**RECORDS FOR PROCESSING**
== == ==
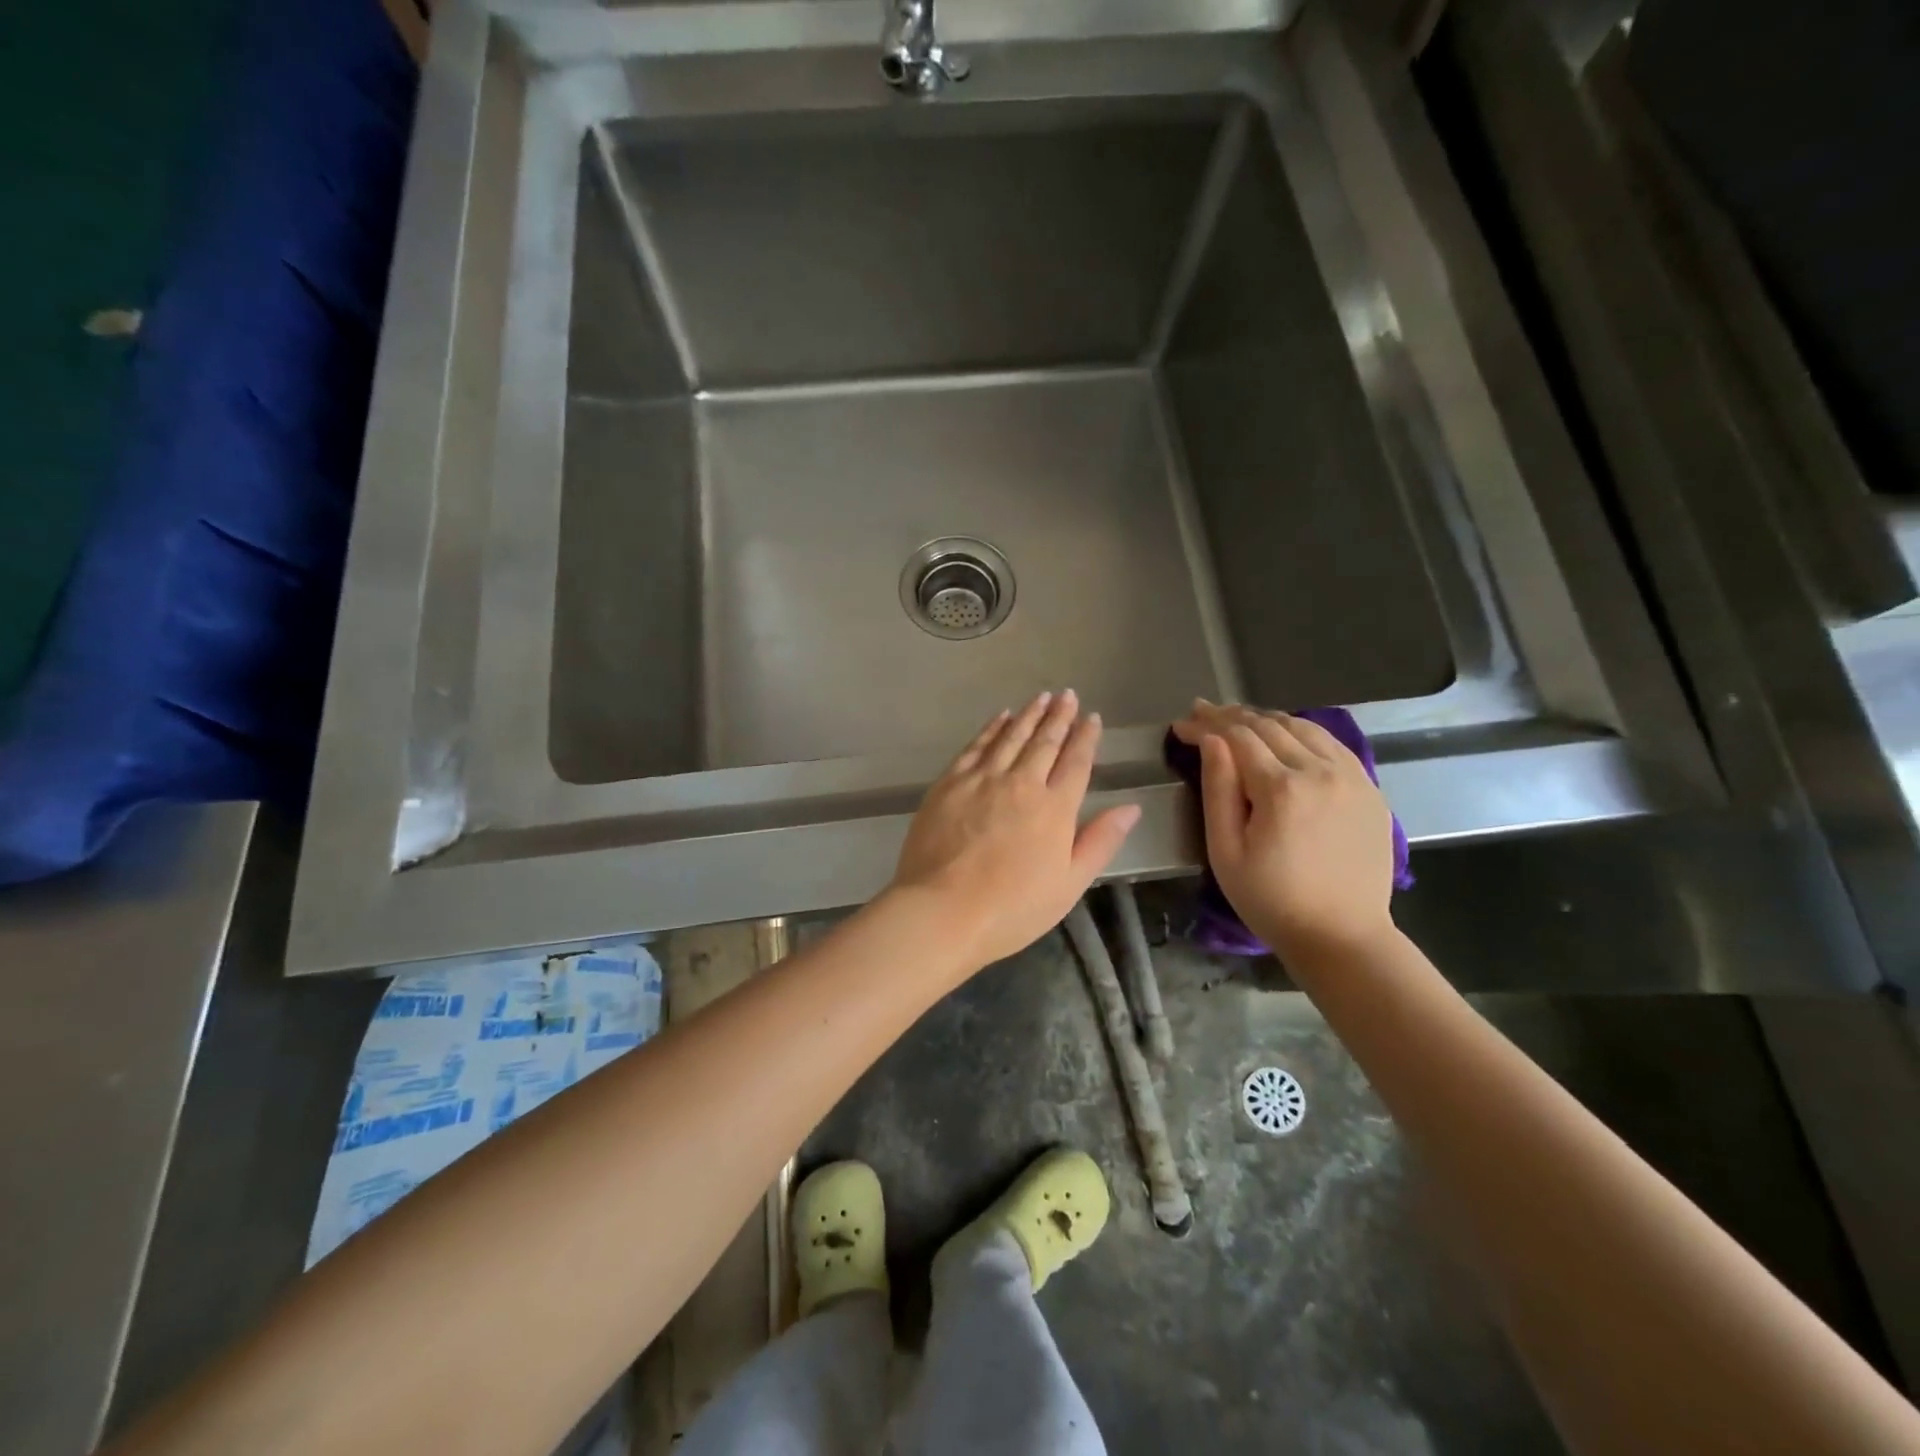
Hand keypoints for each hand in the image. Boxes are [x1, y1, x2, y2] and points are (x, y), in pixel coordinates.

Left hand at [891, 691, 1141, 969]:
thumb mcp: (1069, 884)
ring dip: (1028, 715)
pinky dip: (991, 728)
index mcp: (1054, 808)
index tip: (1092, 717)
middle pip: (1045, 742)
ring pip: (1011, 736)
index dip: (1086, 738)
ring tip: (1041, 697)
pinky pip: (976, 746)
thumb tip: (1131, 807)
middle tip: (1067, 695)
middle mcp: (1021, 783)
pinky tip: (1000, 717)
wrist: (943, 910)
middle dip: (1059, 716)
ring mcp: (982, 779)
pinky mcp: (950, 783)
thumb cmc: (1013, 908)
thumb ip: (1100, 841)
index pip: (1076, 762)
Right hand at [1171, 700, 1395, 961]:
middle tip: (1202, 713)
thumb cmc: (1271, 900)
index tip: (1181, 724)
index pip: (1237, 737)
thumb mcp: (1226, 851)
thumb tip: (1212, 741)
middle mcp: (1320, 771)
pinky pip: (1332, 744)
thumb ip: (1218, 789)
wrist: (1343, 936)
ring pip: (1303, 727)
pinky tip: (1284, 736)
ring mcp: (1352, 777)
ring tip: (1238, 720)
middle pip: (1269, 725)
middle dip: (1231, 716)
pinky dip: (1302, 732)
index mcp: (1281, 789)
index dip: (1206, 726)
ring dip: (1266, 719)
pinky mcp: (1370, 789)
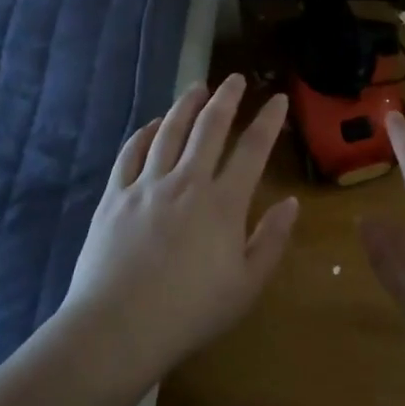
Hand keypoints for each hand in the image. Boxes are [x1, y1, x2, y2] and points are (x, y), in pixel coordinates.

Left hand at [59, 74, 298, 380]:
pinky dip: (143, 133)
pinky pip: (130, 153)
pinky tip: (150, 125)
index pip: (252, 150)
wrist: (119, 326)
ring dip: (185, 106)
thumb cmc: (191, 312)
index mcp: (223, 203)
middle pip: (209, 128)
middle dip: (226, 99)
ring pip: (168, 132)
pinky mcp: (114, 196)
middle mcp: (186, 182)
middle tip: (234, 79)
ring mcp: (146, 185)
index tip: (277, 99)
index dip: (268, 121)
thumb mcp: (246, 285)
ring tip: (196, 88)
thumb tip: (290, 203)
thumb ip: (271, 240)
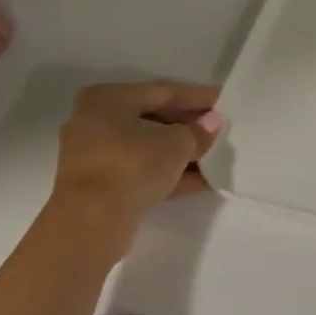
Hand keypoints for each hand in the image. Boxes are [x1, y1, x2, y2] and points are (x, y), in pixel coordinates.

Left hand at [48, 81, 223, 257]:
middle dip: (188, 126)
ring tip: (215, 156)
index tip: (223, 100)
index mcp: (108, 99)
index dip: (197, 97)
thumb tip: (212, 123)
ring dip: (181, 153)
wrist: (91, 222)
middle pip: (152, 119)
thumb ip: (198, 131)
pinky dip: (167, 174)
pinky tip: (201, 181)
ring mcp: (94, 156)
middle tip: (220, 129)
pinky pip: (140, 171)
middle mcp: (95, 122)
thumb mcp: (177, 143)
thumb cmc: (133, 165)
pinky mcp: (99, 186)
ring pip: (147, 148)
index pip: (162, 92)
== == ==
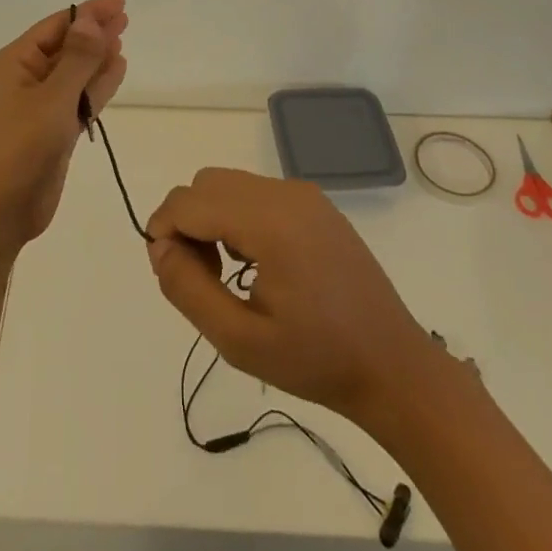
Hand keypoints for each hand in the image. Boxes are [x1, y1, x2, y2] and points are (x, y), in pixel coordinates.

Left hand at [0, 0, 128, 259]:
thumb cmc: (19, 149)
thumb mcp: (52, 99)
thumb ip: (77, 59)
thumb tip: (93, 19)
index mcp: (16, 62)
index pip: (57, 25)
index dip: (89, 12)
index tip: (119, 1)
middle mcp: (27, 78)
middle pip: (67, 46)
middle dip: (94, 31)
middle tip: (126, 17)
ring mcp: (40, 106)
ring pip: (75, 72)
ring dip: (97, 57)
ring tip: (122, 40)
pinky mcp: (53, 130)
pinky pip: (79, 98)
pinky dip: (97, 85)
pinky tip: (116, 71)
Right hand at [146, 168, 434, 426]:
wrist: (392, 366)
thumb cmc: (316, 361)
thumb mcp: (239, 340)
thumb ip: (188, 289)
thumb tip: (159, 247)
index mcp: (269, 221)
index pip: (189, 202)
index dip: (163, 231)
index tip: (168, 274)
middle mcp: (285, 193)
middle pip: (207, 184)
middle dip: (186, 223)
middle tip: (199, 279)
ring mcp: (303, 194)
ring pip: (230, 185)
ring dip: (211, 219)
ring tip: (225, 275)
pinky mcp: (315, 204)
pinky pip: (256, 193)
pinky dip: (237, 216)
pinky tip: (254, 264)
== == ==
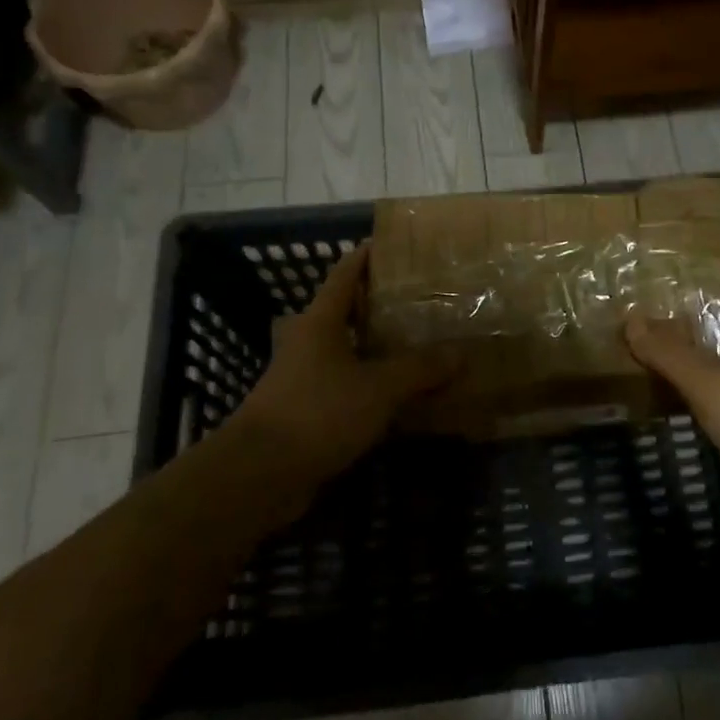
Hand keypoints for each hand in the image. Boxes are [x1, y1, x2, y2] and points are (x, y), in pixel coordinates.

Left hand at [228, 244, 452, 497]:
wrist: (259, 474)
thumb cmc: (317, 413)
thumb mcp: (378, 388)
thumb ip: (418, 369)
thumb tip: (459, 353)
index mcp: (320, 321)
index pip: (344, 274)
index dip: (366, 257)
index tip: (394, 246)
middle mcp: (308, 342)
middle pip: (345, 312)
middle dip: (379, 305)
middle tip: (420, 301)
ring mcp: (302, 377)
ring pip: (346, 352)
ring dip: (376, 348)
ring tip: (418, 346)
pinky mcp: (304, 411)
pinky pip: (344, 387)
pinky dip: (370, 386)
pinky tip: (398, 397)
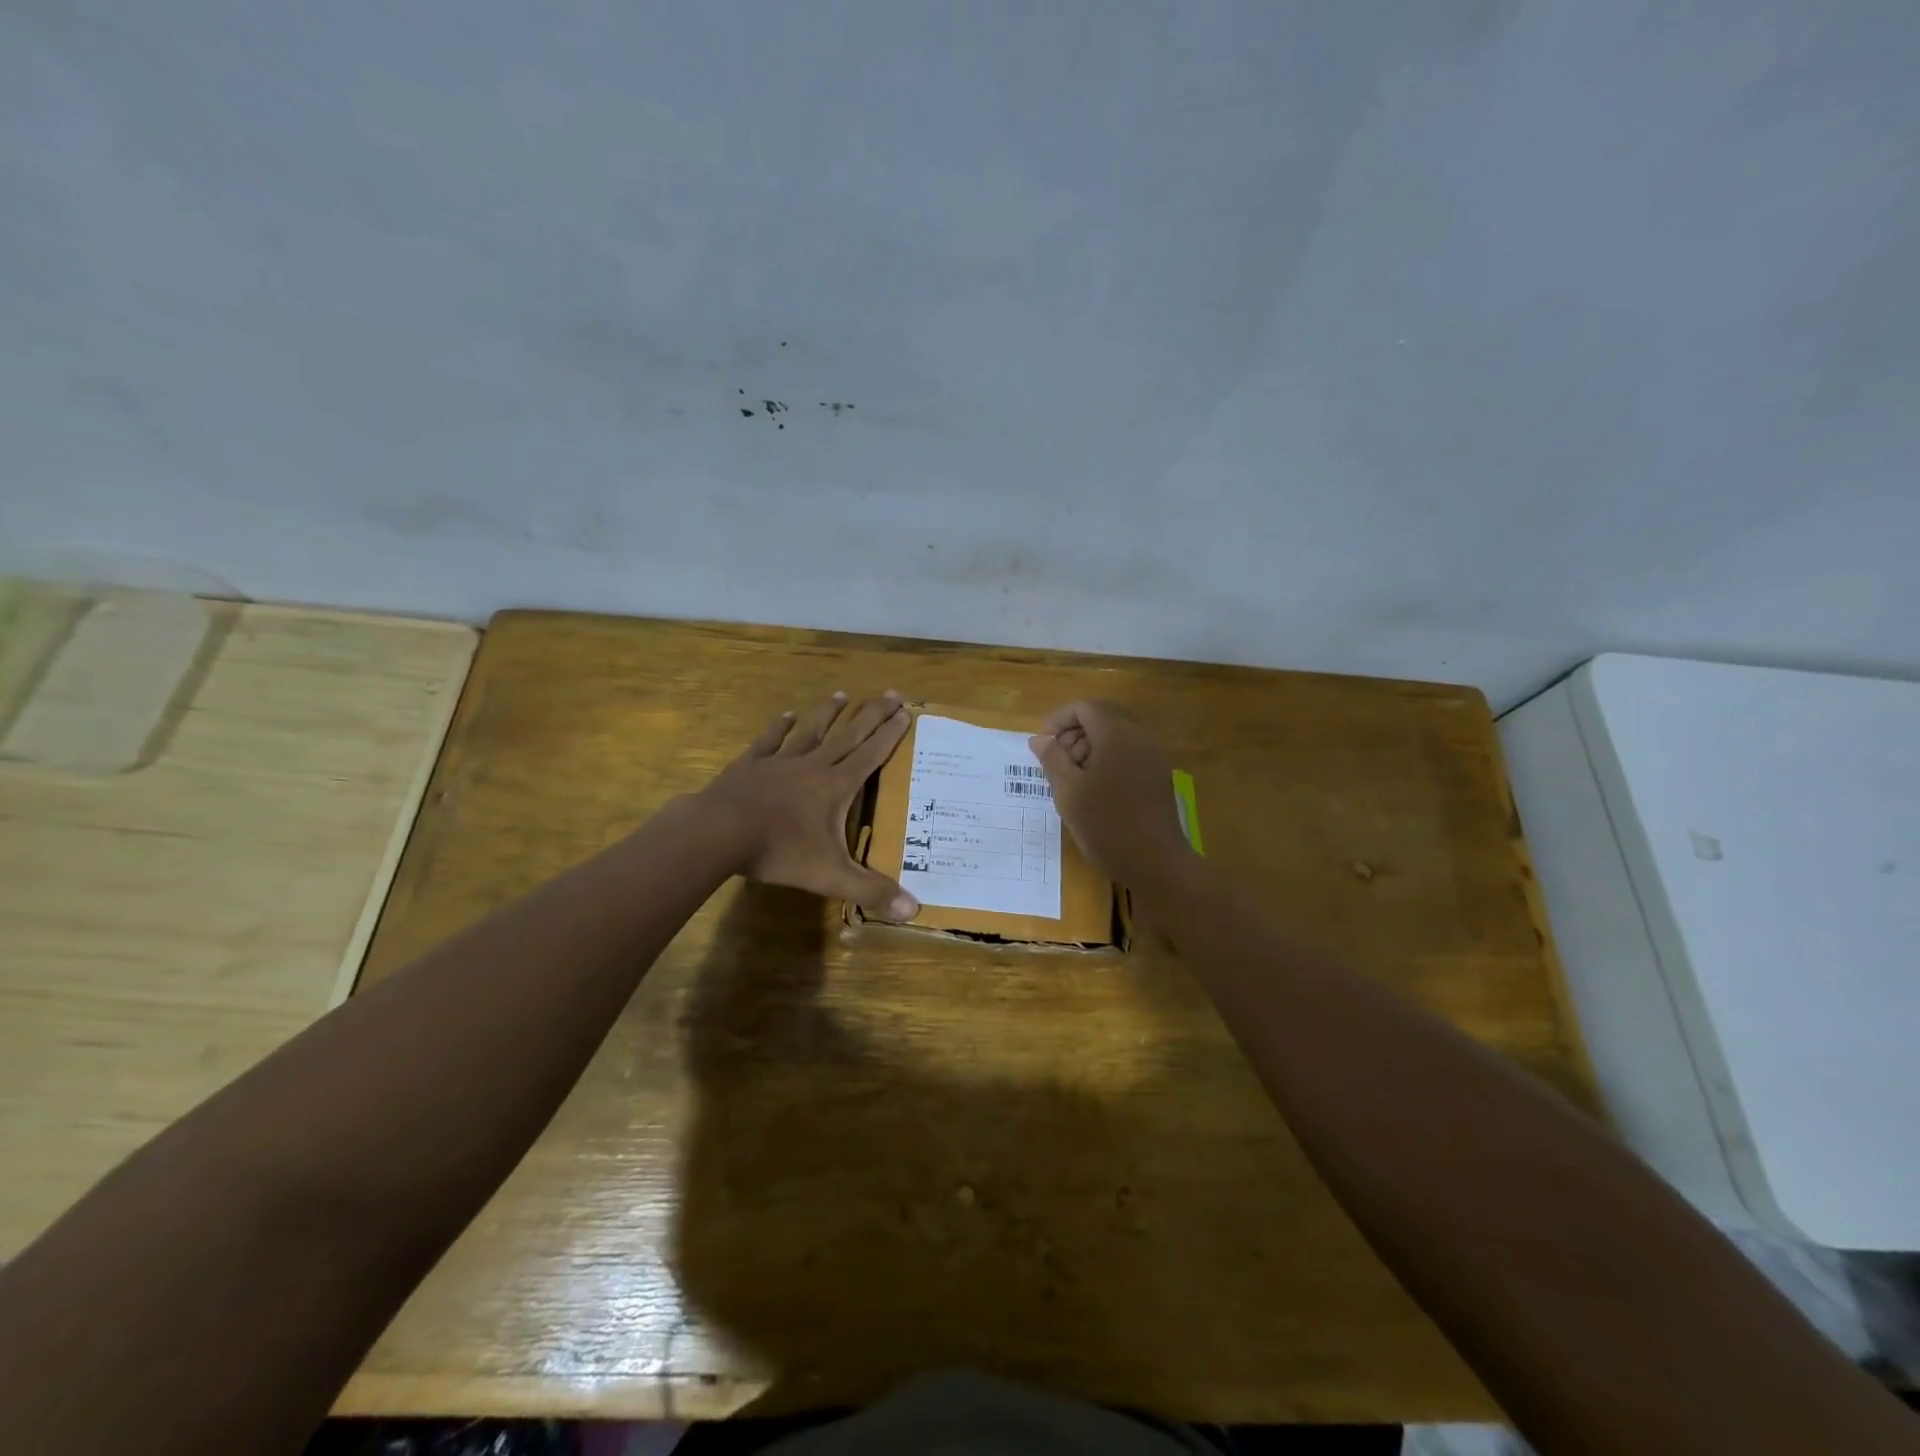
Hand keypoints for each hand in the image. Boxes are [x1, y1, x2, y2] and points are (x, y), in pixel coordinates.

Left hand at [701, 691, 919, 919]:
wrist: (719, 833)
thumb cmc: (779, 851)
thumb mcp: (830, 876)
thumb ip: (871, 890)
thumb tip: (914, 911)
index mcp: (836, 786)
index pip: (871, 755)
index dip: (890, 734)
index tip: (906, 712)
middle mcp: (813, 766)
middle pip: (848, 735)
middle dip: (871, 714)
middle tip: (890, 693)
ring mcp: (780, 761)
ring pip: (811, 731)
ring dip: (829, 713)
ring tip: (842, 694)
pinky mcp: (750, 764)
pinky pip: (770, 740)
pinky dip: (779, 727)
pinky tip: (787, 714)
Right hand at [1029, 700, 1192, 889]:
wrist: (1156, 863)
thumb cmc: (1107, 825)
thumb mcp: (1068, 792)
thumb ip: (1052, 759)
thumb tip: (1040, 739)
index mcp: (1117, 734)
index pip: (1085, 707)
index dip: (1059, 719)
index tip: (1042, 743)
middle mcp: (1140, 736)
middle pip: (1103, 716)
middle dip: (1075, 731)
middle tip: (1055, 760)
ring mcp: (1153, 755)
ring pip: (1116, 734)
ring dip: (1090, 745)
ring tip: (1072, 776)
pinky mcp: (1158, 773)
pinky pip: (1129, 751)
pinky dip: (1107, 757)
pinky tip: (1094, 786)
== == ==
**WORK REQUEST**
An answer is complete only when it holds every line above containing the string "wrist".

**FINISHED EXERCISE**
wrist: (943, 910)
wrist: (1343, 936)
wrist: (119, 326)
wrist: (91, 222)
wrist: (392, 366)
wrist: (259, 474)
wrist: (719, 833)
wrist: (1156, 863)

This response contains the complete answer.